Resource Requirements: Training the reverse model incurs a one-time cost, but the main model's training remains efficient and parallelizable.

Theoretical and Practical Implications

FSP provides a more robust and informative training signal, reducing teacher forcing and discouraging shortcut learning. This leads to improved generalization on tasks requiring long-horizon reasoning and planning. The approach is compatible with existing transformer architectures and can be integrated into large-scale pretraining pipelines with minimal modifications.

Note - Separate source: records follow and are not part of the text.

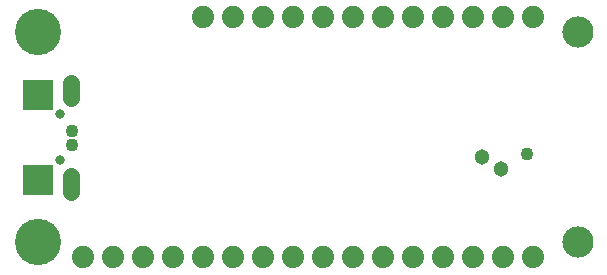
<source format=gbr>
G04 EAGLE Gerber RS-274X export*
G75*
%MOMM*%
%FSLAX34Y34*%
%LPD*%
%INSoldermask Bottom*%
%IPPOS*%
%AMOC8*
5,1,8,0,0,1.08239X$1,22.5*%
G01*
%ADD10C,2.641600*%
%ADD11C,3.911600*%
%ADD12C,1.879600*%
%ADD13C,0.801600*%
%ADD14R,2.514600X2.514600*%
%ADD15C,1.409600*%
%ADD16C,1.101600*%
%ADD17C,1.301600*%


D10*
X482600Y203200D03*
X482600Y25400D03*
D11*
X25400Y203200D03*
X25400Y25400D03*
D12*
X165100Y215900D03*
X190500Y215900D03*
X215900Y215900D03*
X241300Y215900D03*
X266700Y215900D03*
X292100Y215900D03*
X317500Y215900D03*
X342900Y215900D03*
X368300Y215900D03*
X393700Y215900D03*
X419100Y215900D03*
X444500Y215900D03*
X165100Y12700D03*
X190500Y12700D03*
X215900Y12700D03*
X241300Y12700D03*
X266700Y12700D03*
X292100Y12700D03*
X317500Y12700D03*
X342900Y12700D03*
X368300Y12700D03*
X393700Y12700D03*
X419100Y12700D03*
X444500Y12700D03*
X139700Y12700D03*
X114300Y12700D03*
X88900Y12700D03*
X63500Y12700D03*
D13*
X44450Y133800D03*
X44450Y94800D03*
D14*
X25450Y78300D03*
X25450Y150300D03*
D15*
X53450Y147300D02*
X53450Y160380D01*
X53450Y81300D02*
X53450Y68220D01*
D16*
X440055Y100330D03*
D17*
X418084Y87122D03*
X401955Y97790D03*
D16*
X54610Y107950D03*
X54610Y120015D03*
M02*

</source>
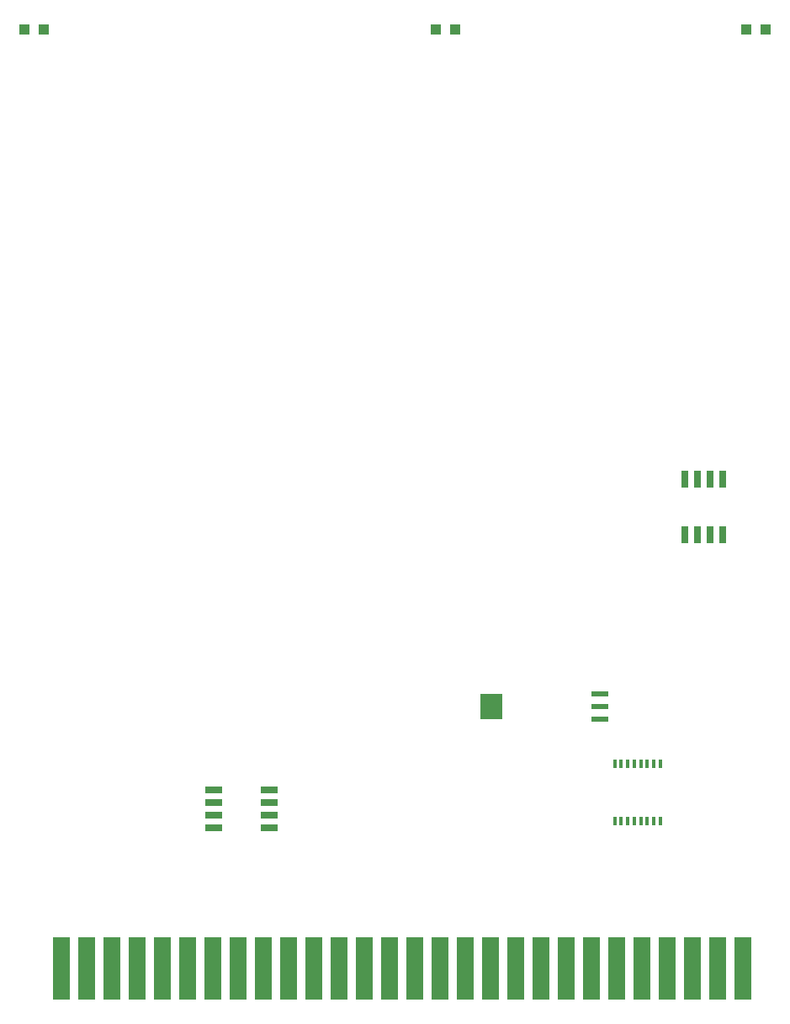
<source format=gtp>
G75*
%MOIN*%
%OFA0B0*%
%FSLAX25Y25*%
%IPPOS*%
%LPD*%
%AMOC8*
5,1,8,0,0,1.08239X$1,22.5*
%
%ADD10R,0.06500X0.25000*%
%ADD11R,0.04331X0.04331*%
%ADD12R,0.02559X0.06890*%
%ADD13R,0.06890X0.02559*%
%ADD14R,0.07008X0.02008*%
%ADD15R,0.09016X0.10000*%
%ADD16R,0.01378X0.03543*%
D10*
X0067050Y0017500D03*
X0077050Y0017500D03*
X0087050Y0017500D03*
X0097050Y0017500D03*
X0107050Y0017500D03*
X0117050Y0017500D03*
X0127050Y0017500D03*
X0137050Y0017500D03*
X0147050Y0017500D03*
X0157050Y0017500D03*
X0167050Y0017500D03*
X0177050Y0017500D03*
X0187050Y0017500D03*
X0197050Y0017500D03*
X0207050Y0017500D03*
X0217050Y0017500D03*
X0227050Y0017500D03*
X0237050Y0017500D03*
X0247050Y0017500D03*
X0257050Y0017500D03*
X0267050Y0017500D03*
X0277050Y0017500D03*
X0287050Y0017500D03*
X0297050Y0017500D03*
X0307050Y0017500D03*
X0317050Y0017500D03*
X0327050Y0017500D03*
X0337050Y0017500D03*
D11*
X0338363Y0389000D03*
X0346237Y0389000D03*
X0223237Y0389000D03*
X0215363Y0389000D03*
X0060237Y0389000D03*
X0052363Y0389000D03*
D12*
X0314000Y0211100D03*
X0319000Y0211100D03*
X0324000Y0211100D03*
X0329000Y0211100D03*
X0329000Y0189053D03*
X0324000Y0189053D03*
X0319000Y0189053D03*
X0314000Y0189053D03*
D13*
X0149347Y0088000D03*
X0149347Y0083000D03*
X0149347Y0078000D03*
X0149347Y0073000D03*
X0127300Y0073000D03*
X0127300Y0078000D03*
X0127300Y0083000D03*
X0127300Y0088000D03*
D14*
X0280300Y0116000D03*
X0280300Y0121000D03*
X0280300Y0126000D03*
D15*
X0237288Y0121000D03*
D16*
X0286343Y0098319D03*
X0288902Y0098319D03*
X0291461Y0098319D03*
X0294020Y0098319D03*
X0296580Y0098319D03*
X0299139Y0098319D03*
X0301698Y0098319D03*
X0304257Y0098319D03*
X0304257Y0075681D03*
X0301698Y0075681D03*
X0299139Y0075681D03*
X0296580Y0075681D03*
X0294020Y0075681D03*
X0291461Y0075681D03*
X0288902Y0075681D03*
X0286343Y0075681D03*
M02*

</source>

Theoretically, FSP shifts the focus from local token prediction to global sequence properties, aligning the training objective more closely with the demands of open-ended generation and reasoning. Practically, it enables more efficient use of training data and compute, especially as scaling laws plateau.

Future Directions

Potential avenues for future research include:

Refinement of learned summaries: Exploring alternative architectures for the reverse model or more sophisticated summary extraction methods.
Integration with bidirectional and diffusion-based models: Combining FSP with other paradigms that leverage global sequence information.
Task-specific summary adaptation: Dynamically adjusting the summary window or representation based on downstream task requirements.
Analysis of summary informativeness: Quantifying the contribution of different summary components to downstream performance.

Conclusion

Future Summary Prediction (FSP) represents a principled advancement in LLM pretraining objectives, addressing the scalability and informativeness limitations of multi-token prediction. By predicting compact, adaptive summaries of the future, FSP delivers stronger supervision, reduces teacher forcing, and improves performance on long-horizon reasoning and coding tasks. The empirical results and architectural simplicity suggest that FSP is a promising direction for next-generation LLMs, with broad applicability and potential for further refinement.